> WORK ORDER
Reproduce the material word for word, from its very beginning down to and including the line that contains "Это гол еще".

Text extracted page by page
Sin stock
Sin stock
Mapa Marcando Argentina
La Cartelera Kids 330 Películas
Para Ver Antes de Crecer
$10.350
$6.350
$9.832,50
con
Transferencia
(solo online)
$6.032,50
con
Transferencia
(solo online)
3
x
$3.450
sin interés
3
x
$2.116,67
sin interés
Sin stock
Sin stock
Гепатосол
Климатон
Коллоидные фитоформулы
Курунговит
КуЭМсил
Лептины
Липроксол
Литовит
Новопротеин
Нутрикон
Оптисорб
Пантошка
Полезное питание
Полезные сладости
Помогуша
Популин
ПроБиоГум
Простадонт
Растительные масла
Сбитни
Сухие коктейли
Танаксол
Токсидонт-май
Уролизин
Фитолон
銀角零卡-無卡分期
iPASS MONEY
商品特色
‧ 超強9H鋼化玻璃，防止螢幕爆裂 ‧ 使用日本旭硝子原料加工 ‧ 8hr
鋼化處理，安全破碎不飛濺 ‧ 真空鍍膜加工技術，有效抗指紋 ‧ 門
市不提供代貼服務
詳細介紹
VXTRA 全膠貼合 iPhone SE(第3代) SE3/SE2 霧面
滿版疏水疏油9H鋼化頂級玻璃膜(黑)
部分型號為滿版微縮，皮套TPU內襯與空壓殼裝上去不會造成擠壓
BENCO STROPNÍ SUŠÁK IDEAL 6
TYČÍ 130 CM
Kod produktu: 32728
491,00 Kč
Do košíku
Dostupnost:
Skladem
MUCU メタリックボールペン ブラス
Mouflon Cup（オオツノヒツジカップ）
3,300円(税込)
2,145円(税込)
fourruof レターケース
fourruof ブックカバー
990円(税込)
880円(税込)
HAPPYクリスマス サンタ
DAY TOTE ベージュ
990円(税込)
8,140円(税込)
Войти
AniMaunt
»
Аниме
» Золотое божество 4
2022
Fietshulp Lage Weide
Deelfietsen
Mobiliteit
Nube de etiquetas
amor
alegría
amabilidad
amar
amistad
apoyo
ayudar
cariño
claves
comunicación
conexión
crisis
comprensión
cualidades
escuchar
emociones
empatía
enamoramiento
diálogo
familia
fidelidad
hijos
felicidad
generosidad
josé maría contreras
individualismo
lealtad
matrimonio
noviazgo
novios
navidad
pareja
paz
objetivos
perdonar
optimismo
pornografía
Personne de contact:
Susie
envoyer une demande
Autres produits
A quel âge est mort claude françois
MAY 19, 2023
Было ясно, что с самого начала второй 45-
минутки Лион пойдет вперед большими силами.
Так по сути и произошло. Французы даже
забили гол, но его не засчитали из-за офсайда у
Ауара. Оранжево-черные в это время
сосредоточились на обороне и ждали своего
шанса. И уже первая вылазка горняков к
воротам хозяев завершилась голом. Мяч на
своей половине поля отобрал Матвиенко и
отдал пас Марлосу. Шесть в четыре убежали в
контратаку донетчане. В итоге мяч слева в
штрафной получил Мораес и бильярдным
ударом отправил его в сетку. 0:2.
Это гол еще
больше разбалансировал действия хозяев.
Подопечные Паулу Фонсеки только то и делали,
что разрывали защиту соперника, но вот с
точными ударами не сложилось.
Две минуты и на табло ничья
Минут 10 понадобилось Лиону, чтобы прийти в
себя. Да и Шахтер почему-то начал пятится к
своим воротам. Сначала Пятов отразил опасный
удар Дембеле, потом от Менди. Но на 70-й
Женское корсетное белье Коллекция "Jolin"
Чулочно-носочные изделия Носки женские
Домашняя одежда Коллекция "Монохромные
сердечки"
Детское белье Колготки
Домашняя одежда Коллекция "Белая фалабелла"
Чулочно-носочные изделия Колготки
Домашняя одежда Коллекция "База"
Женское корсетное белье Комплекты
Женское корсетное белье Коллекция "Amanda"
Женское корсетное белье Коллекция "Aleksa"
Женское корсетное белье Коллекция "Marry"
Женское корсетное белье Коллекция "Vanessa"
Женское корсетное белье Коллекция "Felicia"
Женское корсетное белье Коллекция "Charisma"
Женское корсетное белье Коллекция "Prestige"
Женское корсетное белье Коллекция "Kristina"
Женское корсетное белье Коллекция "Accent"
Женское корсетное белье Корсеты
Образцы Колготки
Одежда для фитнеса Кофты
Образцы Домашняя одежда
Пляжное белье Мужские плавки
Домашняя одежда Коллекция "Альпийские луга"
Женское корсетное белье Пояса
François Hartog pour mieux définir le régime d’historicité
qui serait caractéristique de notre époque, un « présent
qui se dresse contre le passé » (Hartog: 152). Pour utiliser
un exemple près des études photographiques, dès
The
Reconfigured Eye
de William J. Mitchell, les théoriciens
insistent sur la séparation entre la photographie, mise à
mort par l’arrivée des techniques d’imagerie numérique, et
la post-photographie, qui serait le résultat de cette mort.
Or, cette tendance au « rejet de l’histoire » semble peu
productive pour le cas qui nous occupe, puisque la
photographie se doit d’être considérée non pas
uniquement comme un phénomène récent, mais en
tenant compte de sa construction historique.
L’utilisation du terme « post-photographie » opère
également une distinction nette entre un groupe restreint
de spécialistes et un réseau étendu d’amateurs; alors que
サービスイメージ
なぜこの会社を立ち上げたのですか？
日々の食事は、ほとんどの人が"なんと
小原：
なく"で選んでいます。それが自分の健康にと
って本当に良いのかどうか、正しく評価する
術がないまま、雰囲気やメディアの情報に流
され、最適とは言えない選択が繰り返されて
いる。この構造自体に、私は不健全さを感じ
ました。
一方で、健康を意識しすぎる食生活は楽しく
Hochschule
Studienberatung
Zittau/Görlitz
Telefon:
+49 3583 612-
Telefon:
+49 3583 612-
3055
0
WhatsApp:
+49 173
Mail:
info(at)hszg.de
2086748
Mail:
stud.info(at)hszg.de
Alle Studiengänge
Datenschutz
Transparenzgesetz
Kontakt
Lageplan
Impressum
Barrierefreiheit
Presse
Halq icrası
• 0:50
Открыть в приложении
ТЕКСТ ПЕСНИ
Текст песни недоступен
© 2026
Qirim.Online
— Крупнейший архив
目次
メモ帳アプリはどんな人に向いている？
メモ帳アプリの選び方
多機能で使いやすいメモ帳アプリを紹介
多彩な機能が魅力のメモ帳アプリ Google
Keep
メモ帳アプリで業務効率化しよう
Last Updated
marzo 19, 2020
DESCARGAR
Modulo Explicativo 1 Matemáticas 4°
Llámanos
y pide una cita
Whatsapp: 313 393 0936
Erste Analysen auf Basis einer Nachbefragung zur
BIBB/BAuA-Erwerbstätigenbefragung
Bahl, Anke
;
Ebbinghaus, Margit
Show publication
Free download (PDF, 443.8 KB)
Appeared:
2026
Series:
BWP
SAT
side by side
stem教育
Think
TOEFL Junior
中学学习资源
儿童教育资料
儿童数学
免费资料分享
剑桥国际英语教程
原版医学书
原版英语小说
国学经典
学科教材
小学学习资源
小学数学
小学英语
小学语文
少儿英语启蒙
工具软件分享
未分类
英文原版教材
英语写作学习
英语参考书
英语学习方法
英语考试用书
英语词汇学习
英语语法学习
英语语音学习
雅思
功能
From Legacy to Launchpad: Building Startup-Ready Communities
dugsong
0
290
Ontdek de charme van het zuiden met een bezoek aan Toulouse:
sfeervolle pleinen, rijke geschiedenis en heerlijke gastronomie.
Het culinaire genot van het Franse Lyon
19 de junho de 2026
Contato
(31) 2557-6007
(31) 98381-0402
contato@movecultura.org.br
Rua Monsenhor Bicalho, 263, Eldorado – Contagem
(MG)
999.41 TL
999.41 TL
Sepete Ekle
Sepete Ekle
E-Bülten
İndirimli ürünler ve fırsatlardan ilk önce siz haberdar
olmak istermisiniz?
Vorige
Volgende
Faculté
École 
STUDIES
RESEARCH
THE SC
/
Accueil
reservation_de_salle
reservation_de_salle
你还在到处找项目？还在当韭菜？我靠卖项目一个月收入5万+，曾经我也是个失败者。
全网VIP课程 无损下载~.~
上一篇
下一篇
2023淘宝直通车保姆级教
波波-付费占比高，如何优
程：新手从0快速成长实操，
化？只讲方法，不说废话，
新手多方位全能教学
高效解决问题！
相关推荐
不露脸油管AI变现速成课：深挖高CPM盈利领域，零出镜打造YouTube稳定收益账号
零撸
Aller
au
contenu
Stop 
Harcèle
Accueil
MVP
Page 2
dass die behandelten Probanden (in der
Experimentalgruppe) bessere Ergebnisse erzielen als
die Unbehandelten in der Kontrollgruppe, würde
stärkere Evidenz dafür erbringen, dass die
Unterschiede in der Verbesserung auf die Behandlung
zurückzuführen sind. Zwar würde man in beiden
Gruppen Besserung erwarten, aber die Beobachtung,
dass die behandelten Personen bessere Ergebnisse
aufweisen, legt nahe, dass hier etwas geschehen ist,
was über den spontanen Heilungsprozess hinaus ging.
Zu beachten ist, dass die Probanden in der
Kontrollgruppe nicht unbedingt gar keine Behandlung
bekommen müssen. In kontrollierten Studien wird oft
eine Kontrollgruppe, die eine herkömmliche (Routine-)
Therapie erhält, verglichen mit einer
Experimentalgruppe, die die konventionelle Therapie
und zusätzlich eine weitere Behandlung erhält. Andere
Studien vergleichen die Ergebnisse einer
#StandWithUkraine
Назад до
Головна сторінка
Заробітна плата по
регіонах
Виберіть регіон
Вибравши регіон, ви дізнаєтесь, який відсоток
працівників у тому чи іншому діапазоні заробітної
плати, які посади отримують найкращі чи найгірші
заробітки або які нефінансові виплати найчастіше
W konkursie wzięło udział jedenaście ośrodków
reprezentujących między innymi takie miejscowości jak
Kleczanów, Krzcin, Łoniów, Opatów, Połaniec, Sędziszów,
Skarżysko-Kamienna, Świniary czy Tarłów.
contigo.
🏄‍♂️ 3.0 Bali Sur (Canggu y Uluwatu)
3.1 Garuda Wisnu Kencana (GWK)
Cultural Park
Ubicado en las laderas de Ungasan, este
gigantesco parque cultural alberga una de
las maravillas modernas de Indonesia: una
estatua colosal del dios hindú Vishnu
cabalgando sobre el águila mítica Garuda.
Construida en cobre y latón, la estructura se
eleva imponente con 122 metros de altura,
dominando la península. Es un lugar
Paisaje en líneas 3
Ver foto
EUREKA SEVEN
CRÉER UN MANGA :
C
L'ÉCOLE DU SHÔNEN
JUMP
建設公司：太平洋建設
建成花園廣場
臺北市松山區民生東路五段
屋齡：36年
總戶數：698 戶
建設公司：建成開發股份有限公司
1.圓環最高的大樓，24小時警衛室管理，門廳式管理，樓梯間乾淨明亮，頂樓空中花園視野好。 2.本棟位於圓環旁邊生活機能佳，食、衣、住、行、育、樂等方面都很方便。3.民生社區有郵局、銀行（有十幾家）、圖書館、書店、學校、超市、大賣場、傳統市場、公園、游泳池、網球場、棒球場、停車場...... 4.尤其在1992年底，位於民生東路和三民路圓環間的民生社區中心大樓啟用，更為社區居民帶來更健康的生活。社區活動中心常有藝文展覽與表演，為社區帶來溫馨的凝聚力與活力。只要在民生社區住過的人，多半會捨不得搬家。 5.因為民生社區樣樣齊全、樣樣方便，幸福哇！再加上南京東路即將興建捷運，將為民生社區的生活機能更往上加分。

> EXERCISE RESPONSE
Sin stock
Sin stock
Mapa Marcando Argentina
La Cartelera Kids 330 Películas
Para Ver Antes de Crecer
$10.350
$6.350
$9.832,50
con
Transferencia
(solo online)
$6.032,50
con
Transferencia
(solo online)
3
x
$3.450
sin interés
3
x
$2.116,67
sin interés
Sin stock
Sin stock
Гепатосол
Климатон
Коллоидные фитоформулы
Курунговит
КуЭМсил
Лептины
Липроксол
Литовит
Новопротеин
Нутрикон
Оптисорб
Пантошка
Полезное питание
Полезные сладости
Помогуша
Популин
ПроБиоГум
Простадонт
Растительные масла
Сбитни
Сухие коктейли
Танаксол
Токсидонт-май
Уролизин
Фитолон
銀角零卡-無卡分期
iPASS MONEY
商品特色
‧ 超強9H鋼化玻璃，防止螢幕爆裂 ‧ 使用日本旭硝子原料加工 ‧ 8hr
鋼化處理，安全破碎不飛濺 ‧ 真空鍍膜加工技術，有效抗指紋 ‧ 門
市不提供代貼服務
詳細介紹
VXTRA 全膠貼合 iPhone SE(第3代) SE3/SE2 霧面
滿版疏水疏油9H鋼化頂級玻璃膜(黑)
部分型號為滿版微縮，皮套TPU內襯與空壓殼裝上去不會造成擠壓
BENCO STROPNÍ SUŠÁK IDEAL 6
TYČÍ 130 CM
Kod produktu: 32728
491,00 Kč
Do košíku
Dostupnost:
Skladem
MUCU メタリックボールペン ブラス
Mouflon Cup（オオツノヒツジカップ）
3,300円(税込)
2,145円(税込)
fourruof レターケース
fourruof ブックカバー
990円(税込)
880円(税込)
HAPPYクリスマス サンタ
DAY TOTE ベージュ
990円(税込)
8,140円(税込)
Войти
AniMaunt
»
Аниме
» Золотое божество 4
2022
Fietshulp Lage Weide
Deelfietsen
Mobiliteit
Nube de etiquetas
amor
alegría
amabilidad
amar
amistad
apoyo
ayudar
cariño
claves
comunicación
conexión
crisis
comprensión
cualidades
escuchar
emociones
empatía
enamoramiento
diálogo
familia
fidelidad
hijos
felicidad
generosidad
josé maría contreras
individualismo
lealtad
matrimonio
noviazgo
novios
navidad
pareja
paz
objetivos
perdonar
optimismo
pornografía
Personne de contact:
Susie
envoyer une demande
Autres produits
A quel âge est mort claude françois
MAY 19, 2023
Было ясно, что с самого начала второй 45-
минутки Лион пойдет вперед большими силами.
Так по сути и произошло. Французы даже
забили гол, но его не засчитали из-за офсайда у
Ауара. Оранжево-черные в это время
сосредоточились на обороне и ждали своего
шанса. И уже первая вылазка горняков к
воротам хозяев завершилась голом. Мяч на
своей половине поля отобрал Матвиенко и
отдал пас Марлосу. Шесть в четыре убежали в
контратаку донетчане. В итоге мяч слева в
штрафной получил Мораес и бильярдным
ударом отправил его в сетку. 0:2.
Это гол еще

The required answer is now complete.